Dataset extract:
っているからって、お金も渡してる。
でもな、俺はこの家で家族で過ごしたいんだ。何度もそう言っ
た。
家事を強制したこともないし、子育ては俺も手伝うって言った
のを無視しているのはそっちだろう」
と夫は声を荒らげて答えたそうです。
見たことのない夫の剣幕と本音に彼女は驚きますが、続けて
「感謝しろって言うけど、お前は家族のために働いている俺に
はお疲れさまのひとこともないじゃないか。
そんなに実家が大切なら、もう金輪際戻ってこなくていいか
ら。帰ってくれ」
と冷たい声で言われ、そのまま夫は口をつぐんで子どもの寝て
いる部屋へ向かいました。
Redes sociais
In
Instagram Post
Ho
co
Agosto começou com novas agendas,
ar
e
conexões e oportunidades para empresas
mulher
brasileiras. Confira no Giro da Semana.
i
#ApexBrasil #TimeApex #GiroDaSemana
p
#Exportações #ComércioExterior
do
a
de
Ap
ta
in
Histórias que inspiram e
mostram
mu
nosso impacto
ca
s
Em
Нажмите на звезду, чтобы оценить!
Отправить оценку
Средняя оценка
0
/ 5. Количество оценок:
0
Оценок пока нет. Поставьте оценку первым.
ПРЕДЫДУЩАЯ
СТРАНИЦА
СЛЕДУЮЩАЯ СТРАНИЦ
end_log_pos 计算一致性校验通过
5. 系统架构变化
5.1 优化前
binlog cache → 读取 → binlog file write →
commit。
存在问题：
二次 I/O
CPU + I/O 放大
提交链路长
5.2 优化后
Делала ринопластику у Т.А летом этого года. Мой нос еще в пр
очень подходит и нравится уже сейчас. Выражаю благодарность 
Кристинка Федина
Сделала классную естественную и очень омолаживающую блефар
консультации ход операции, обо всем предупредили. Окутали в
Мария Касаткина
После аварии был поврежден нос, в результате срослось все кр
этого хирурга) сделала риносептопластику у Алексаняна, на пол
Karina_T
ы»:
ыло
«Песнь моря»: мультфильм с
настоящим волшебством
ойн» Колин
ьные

Task to carry out:
Give an exact copy of every line from the one holding "CPU + I/O 放大" through the end of the records, both included, and no other lines.

Answer:
CPU + I/O 放大
提交链路长
5.2 优化后
Делала ринопластику у Т.А летом этого года. Мой нос еще в пр
очень подходит и нравится уже сейчас. Выражаю благодарность 
Кристинка Федина
Сделала классную естественную и очень омолаживающую блефар
консультации ход операции, обо всем предупредили. Окутали в
Мария Касаткина
После аварии был поврежден нос, в результате срослось все кр
этого хирурга) сделала риносептопластику у Алексаняна, на пол
Karina_T
ы»:
ыло
«Песнь моря»: мультфильм с
настоящим волшебством
ойн» Колин
ьные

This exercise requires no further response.